Spending three years as a complete recluse; unable to get out of bed or perform the simplest task, Steve Morgan is turning his life around. SARAH JONES reports.

FOR three years Steve Morgan was bedridden, a prisoner of an illness that had already robbed him of his marriage, career and social life.

With no income, the former IT consultant was forced to rely on carers to look after him, as chronic fatigue syndrome (also known as ME) destroyed his life for the third time in three decades.

But after taking his first steps towards recovery eight months ago and joining a Hampshire gym, he is determined to exercise his way back to fitness.

And Steve recently reached a milestone moment when he left his wheelchair at home for the first time and walked into Totton Health and Leisure Centre with just the use of crutches to a round of applause from staff.

“I was barely existing,” recalls the 53-year-old. “I became like a recluse as I couldn’t leave the house and I lost all my confidence. Even turning the TV or the radio on, or trying to read a book or write, was the most exhausting process that it wasn’t worth the effort.”

Chronic fatigue syndrome (CFS) causes persistent exhaustion that affects everyday life and doesn’t go away with sleep or rest. There is no cure for CFS – which affects around 250,000 people in the UK – but for most people, symptoms will improve over time.

“It feels as if you have run a marathon before you can get out of bed,” explains Steve. “It’s almost like your life force is being sucked out of you.
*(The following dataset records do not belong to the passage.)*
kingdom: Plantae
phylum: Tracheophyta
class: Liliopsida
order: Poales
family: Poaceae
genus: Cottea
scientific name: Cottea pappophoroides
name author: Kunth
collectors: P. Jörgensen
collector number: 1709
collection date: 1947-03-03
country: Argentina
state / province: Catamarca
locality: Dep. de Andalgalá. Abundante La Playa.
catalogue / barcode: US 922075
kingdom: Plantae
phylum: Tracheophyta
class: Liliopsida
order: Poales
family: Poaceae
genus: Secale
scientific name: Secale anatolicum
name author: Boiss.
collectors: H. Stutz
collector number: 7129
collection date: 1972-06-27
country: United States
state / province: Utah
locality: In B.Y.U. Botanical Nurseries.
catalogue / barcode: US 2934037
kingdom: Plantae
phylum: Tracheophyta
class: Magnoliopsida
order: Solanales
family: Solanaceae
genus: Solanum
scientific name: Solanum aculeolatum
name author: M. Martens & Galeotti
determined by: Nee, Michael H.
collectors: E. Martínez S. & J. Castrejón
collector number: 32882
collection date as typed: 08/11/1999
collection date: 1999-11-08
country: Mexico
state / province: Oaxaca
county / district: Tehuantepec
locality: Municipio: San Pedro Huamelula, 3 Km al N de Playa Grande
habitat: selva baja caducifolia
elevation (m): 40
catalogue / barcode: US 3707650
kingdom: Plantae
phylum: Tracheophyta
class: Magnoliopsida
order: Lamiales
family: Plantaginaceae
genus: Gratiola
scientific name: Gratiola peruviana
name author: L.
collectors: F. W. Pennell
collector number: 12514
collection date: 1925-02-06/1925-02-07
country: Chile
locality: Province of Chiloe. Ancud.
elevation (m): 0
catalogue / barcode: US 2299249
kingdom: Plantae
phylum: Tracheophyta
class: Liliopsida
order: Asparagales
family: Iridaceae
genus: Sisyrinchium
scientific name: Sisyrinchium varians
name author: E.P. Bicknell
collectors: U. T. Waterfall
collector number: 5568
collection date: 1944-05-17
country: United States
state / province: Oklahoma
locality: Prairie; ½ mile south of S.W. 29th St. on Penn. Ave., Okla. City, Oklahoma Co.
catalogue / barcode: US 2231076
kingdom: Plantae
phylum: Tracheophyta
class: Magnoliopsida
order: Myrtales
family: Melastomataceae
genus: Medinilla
You’ve got absolutely nothing left at all to the point where sitting up or holding a cup of tea to your mouth is exhausting.”

His first episode of CFS followed a bout of glandular fever at the age of 19.

“I became really unwell and didn’t know what was going on. It was back in the 1970s when it was still termed as ‘yuppie flu’ and was associated with people who were lazy and didn’t want to go to work. That perception was far from the truth, but the condition is much better understood these days. All I was told at the time was, ‘You’ve got ME, we don’t know what it is and all we can offer you is anti-depressants’.”

It took Steve three years to fight his way through the illness to recovery.

He went on to forge a career, get married and have a daughter, now aged 23. But it was when Steve was in his early thirties, that he says he “crashed again” for four years.

“With hindsight I was nursing the ME for all those years and I was probably working too hard which may have been a trigger. I felt very, very ill again and that cost me my marriage and all my worldly goods. I could only work part-time from home.”

Later returning to full-time work, his latest – and by far the most severe spell of CFS – hit following a bout of pneumonia six years ago.

“It hit me like a truck and I was bedridden 24/7 for three years. I had carers coming in three times a day to care for my every need. It was a dreadful experience and I honestly didn’t know if I would ever recover.”

It was when Steve was introduced to specialist occupational therapist Fran Hill, a Fareham-based ME expert, and he was shown coping strategies that he turned a corner.

Combined with a course of physiotherapy, Steve was eventually able to get out of bed but was still confined to a wheelchair.

Referred by his GP onto New Forest District Council’s Healthy Horizons programme, he found himself in the gym at Totton Health and Leisure centre facing equipment he previously couldn’t contemplate using.

With continuous support from staff there, twice a week Steve followed a basic exercise programme.

After just three months, Steve noticed an improvement – and with that, he was inspired to try harder to beat his condition.

Eight months on, his new aim is to walk without crutches and eventually to ride a bike again.

His recent achievements have not only inspired him to start an Open University degree course but to dye his hair red in a bid to raise funds for the charity Action For ME, which has also helped him win his battle.